### [ENTRIES PROVIDED]

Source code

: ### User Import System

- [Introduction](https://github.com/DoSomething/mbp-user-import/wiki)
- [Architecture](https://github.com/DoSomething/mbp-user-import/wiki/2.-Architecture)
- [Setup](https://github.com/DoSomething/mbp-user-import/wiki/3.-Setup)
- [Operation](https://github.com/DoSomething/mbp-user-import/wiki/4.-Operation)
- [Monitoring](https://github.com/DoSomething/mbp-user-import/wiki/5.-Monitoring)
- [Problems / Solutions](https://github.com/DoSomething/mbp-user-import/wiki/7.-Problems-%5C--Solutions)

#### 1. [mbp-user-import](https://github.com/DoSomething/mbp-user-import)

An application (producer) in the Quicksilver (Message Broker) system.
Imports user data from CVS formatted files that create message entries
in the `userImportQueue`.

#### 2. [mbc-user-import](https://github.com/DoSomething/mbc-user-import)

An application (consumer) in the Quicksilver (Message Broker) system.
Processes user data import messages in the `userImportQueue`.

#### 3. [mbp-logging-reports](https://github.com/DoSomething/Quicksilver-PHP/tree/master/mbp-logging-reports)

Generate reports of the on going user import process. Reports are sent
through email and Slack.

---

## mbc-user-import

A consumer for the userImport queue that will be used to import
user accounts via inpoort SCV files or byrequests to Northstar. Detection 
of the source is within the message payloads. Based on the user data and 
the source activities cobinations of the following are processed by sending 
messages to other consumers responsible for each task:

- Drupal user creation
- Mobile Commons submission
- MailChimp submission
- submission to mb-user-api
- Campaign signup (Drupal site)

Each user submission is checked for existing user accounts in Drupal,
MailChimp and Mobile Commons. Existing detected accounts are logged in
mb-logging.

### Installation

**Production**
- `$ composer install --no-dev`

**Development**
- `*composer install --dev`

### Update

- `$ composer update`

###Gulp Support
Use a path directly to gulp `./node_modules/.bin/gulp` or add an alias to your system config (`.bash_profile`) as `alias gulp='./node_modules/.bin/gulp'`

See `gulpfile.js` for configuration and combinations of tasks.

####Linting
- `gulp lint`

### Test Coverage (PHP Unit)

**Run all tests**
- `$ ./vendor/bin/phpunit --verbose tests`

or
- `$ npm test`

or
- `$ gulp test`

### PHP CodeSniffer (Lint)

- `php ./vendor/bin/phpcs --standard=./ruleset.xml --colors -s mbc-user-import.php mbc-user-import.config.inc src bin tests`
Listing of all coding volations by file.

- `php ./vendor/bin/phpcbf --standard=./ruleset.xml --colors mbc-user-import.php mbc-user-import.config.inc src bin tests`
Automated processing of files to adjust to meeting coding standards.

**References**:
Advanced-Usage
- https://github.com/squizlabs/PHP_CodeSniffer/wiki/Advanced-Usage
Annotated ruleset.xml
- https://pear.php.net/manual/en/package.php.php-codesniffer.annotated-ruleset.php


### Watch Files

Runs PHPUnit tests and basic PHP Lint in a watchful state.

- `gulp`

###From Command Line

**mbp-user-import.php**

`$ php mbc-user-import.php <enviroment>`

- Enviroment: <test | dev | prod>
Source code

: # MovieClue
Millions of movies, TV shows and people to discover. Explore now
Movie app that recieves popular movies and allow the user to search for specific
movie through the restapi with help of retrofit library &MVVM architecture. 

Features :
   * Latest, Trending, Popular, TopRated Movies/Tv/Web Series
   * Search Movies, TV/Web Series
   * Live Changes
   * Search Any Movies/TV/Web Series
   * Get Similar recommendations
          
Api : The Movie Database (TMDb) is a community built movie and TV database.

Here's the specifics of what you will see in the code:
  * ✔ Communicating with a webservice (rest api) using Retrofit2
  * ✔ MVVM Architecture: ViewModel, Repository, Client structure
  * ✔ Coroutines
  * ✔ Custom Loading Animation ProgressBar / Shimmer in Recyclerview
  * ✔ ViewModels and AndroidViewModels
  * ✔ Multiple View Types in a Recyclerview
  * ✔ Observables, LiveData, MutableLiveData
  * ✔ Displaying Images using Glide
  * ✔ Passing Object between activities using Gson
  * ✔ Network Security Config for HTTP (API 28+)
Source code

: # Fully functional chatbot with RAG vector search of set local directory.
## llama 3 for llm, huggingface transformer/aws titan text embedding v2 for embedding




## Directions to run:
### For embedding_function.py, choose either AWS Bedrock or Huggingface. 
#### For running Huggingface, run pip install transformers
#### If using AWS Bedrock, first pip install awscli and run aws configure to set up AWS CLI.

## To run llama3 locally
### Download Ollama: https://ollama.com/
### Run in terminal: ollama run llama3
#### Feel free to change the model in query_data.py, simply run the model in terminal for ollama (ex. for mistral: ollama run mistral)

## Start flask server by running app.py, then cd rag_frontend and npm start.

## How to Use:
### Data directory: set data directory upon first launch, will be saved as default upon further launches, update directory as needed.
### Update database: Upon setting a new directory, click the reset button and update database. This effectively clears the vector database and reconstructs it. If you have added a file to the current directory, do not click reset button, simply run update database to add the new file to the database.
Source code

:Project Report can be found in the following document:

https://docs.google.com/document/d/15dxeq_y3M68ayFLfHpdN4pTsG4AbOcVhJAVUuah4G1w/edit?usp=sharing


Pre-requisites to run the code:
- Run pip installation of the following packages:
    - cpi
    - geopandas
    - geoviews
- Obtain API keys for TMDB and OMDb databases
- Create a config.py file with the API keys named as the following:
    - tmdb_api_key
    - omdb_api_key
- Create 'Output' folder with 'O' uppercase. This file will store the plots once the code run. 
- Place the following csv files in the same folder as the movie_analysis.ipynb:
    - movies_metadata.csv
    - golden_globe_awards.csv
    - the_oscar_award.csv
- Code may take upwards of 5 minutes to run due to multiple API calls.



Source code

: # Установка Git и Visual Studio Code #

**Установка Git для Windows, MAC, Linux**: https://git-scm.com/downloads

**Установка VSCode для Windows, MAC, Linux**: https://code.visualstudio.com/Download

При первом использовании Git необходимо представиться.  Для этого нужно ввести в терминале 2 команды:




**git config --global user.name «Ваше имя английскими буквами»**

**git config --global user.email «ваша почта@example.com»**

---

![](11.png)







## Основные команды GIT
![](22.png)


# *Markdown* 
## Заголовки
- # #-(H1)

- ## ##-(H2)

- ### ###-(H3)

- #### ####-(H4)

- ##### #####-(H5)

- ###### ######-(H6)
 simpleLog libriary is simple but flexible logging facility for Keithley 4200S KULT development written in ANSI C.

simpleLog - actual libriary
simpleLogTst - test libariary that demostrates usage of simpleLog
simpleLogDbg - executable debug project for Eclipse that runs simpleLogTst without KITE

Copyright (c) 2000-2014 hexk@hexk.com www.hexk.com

### [TASK DETAILS]
Write out only the lines that run from the line containing "through email and Slack." through the line containing "Each user submission", both included, exactly as they appear above.

### [REPLY]
through email and Slack.

---

## mbc-user-import

A consumer for the userImport queue that will be used to import
user accounts via inpoort SCV files or byrequests to Northstar. Detection 
of the source is within the message payloads. Based on the user data and 
the source activities cobinations of the following are processed by sending 
messages to other consumers responsible for each task:

- Drupal user creation
- Mobile Commons submission
- MailChimp submission
- submission to mb-user-api
- Campaign signup (Drupal site)

Each user submission is checked for existing user accounts in Drupal,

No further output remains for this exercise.